Ces dernières années, Montréal a figuré sur plusieurs palmarès des meilleures villes du monde. On a vu notre métropole se distinguer en compagnie de villes comme Portland en Oregon, Copenhague, Seattle, Trondheim en Norvège ou encore Anvers. Toutes ces villes jouissent d’une belle qualité de vie, bénéficient d’une activité culturelle débordante et d’une situation économique enviable, à cause généralement de la forte présence de la nouvelle économie. Ces villes ont aussi en commun d’accorder une place de choix à d’autres modes de déplacements que l’automobile individuelle. Plusieurs d’entre elles sont réputées pour la place qu’elles réservent au vélo. À trop vouloir imiter Atlanta et Los Angeles, on risque de ressembler à Bangkok et Mexico.
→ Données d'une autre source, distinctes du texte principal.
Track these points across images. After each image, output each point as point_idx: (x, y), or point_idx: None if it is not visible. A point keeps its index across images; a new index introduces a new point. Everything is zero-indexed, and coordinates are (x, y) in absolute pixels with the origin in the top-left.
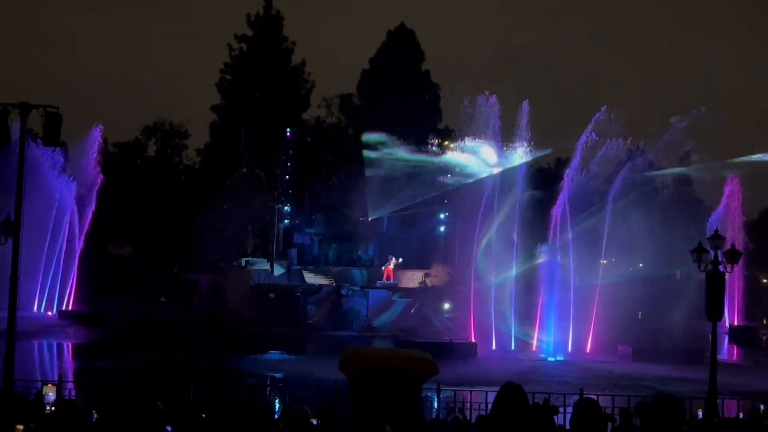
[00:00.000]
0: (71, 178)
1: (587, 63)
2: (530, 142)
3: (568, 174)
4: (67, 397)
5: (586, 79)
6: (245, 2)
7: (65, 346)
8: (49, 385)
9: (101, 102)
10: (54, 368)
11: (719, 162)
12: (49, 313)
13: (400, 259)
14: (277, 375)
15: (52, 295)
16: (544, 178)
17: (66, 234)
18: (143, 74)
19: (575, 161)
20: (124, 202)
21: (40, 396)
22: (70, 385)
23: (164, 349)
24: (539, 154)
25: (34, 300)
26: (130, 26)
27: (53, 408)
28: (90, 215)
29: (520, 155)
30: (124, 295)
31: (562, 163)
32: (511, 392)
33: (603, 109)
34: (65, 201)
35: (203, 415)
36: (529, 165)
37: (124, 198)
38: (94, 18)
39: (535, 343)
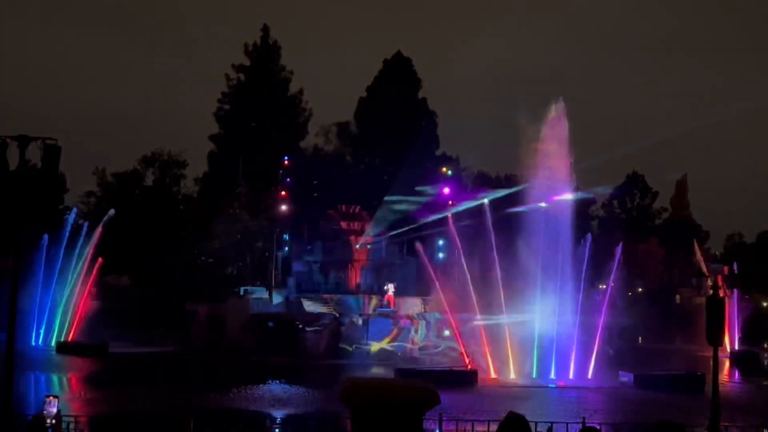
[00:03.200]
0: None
1: (586, 87)
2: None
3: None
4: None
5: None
6: (243, 32)
7: (64, 379)
8: (51, 397)
9: (100, 133)
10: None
11: None
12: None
13: (394, 284)
14: (278, 406)
15: (50, 327)
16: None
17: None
18: (141, 104)
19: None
20: (123, 232)
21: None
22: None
23: (163, 381)
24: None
25: (32, 332)
26: (128, 58)
27: (53, 421)
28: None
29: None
30: (122, 326)
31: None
32: (514, 422)
33: None
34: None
35: None
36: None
37: (123, 228)
38: (93, 50)
39: (535, 369)
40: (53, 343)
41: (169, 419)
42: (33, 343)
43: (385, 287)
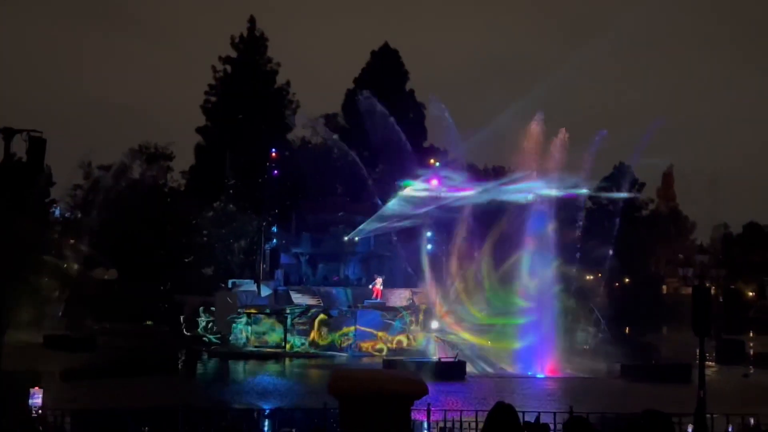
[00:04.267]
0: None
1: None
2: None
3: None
4: (53, 425)
5: (573, 94)
6: (229, 24)
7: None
8: (37, 387)
9: (85, 125)
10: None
11: None
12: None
13: (381, 278)
14: (266, 398)
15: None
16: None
17: None
18: (128, 97)
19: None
20: (109, 225)
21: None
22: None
23: (151, 373)
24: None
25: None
26: (115, 50)
27: (39, 411)
28: None
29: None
30: (110, 319)
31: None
32: (503, 411)
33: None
34: None
35: None
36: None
37: (109, 221)
38: (78, 42)
39: (522, 360)
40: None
41: (158, 413)
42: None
43: (373, 279)
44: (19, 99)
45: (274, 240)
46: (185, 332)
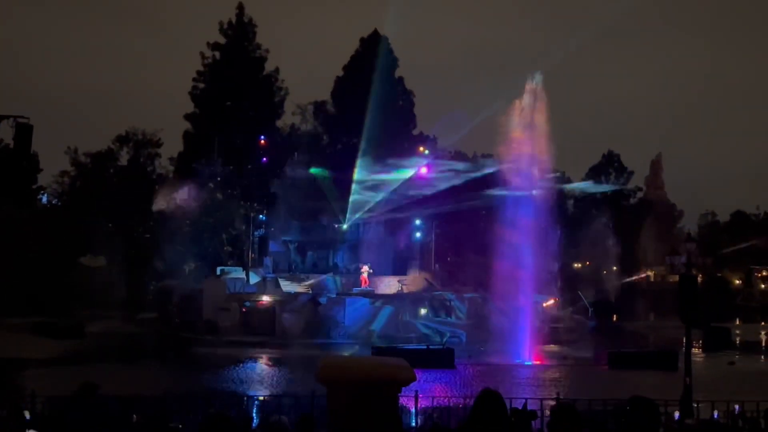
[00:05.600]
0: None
1: (562, 66)
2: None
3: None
4: (40, 412)
5: (563, 84)
6: (218, 10)
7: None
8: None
9: (73, 112)
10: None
11: None
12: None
13: (368, 265)
14: (254, 386)
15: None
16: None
17: None
18: (115, 84)
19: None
20: (97, 212)
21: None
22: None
23: (140, 360)
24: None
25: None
26: (102, 36)
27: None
28: None
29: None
30: (97, 306)
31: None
32: (489, 398)
33: None
34: None
35: (180, 426)
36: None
37: (97, 208)
38: (64, 28)
39: (510, 347)
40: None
41: (146, 400)
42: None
43: (361, 267)
44: (5, 85)
45: (263, 228)
46: (175, 320)
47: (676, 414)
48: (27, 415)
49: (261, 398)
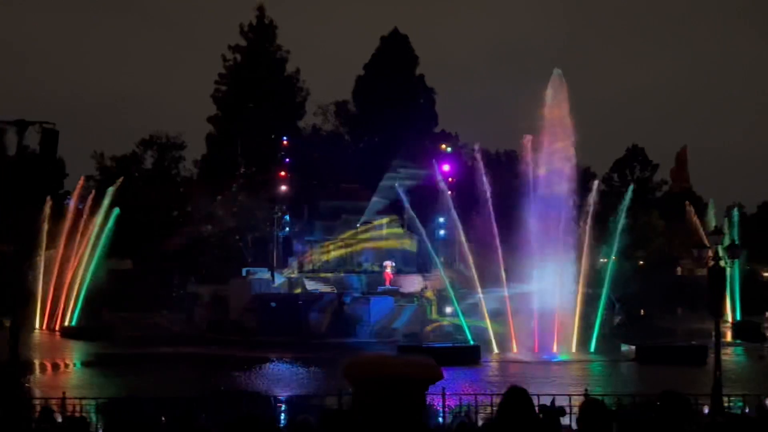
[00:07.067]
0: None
1: (585, 60)
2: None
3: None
4: (71, 414)
5: (586, 77)
6: (238, 13)
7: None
8: (54, 405)
9: (96, 116)
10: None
11: None
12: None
13: (391, 263)
14: (281, 386)
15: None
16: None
17: None
18: (139, 88)
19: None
20: (123, 215)
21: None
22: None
23: (168, 362)
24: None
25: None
26: (125, 40)
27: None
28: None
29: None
30: (125, 309)
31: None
32: (516, 396)
33: None
34: None
35: (208, 428)
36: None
37: (122, 211)
38: (87, 33)
39: (537, 343)
40: (58, 328)
41: (175, 401)
42: (37, 328)
43: (384, 265)
44: (31, 90)
45: (287, 228)
46: (202, 321)
47: (706, 409)
48: (58, 417)
49: (288, 398)
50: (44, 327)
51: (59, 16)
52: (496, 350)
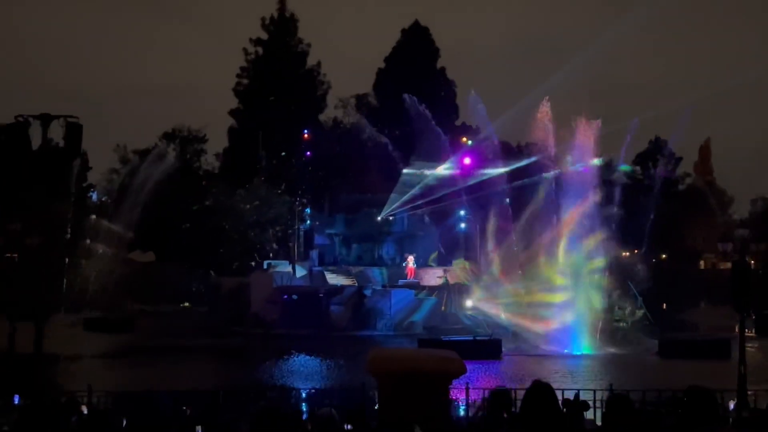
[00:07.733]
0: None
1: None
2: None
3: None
4: (96, 406)
5: (608, 69)
6: (259, 6)
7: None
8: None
9: (119, 109)
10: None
11: None
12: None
13: (413, 256)
14: (303, 379)
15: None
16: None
17: None
18: (161, 81)
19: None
20: (145, 208)
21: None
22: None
23: (190, 354)
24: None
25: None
26: (147, 34)
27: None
28: None
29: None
30: (147, 301)
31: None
32: (540, 390)
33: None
34: None
35: (231, 418)
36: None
37: (145, 204)
38: (109, 26)
39: (558, 338)
40: (81, 320)
41: (197, 394)
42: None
43: (406, 259)
44: (55, 84)
45: (308, 221)
46: (224, 313)
47: (731, 404)
48: (84, 409)
49: (310, 391)
50: (67, 320)
51: (83, 10)
52: (516, 344)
Au début de mon intervention, j’ai cité un sondage effectué aux États-Unis qui donnait des aspirations des citoyens américains une image différente de la perception courante. Dans la conférence sur le vélo qui a réuni près d’une centaine de spécialistes de la région de Montréal, un éminent planificateur américain, Dan Burden, qui a conseillé plus de 200 municipalités américaines dans les derniers cinq ans, est venu nous présenter sa vision et son travail. On aurait pu, à la rigolade, intituler sa conférence : comment transformer un boulevard Taschereau en un environnement agréable et particulièrement accueillant pour les piétons et les cyclistes? Monsieur Burden nous a présenté près d’une dizaine d’exemples réussis.

Les boulevards Taschereau sont le produit d’une approche des transports qui fonde les déplacements sur l’automobile. Personne n’aime les boulevards Taschereau. Entreprenons leur reconversion.
Vélo Québec

Fondé il y a 33 ans, Vélo Québec est un organisme sans but lucratif qui a pour mission d’encourager et de faciliter la pratique libre et sécuritaire de la bicyclette à des fins de loisirs, de tourisme et de transport. Sa mission s’exerce dans une perspective de promotion de l’amélioration du cadre de vie et de protection de l’environnement urbain et rural. Vélo Québec compte des membres dans toutes les régions du Québec. Au fil des ans, il a mis sur pied une maison d’édition (Les Éditions Tricycle) qui publie notamment les magazines Vélo Mag et Géo Plein air et plusieurs guides et cartes de randonnée. Vélo Québec est aussi à l’origine du Tour de l’Île de Montréal, entité maintenant indépendante et véritable machine de promotion du vélo et du tourisme à vélo. Son agence, les Voyages du Tour de l’Île, fait voyager plus de 4 000 Québécois et Québécoises chaque année au Québec, au Canada et en Europe.

Vélo Québec est à l’origine de nombreuses initiatives dans le domaine des aménagements cyclables et de la sécurité routière, notamment par la publication, en collaboration avec le ministère des Transports, de deux éditions du Guide technique d’aménagement des voies cyclables.

Enfin, Vélo Québec coordonne, depuis 1995, le développement de la Route verte, un itinéraire cyclable qui, en 2005, comptera plus de 4 000 kilomètres. Il est également l’initiateur et l’animateur du Réseau vélo métropolitain, dans la région de Montréal, depuis 1998.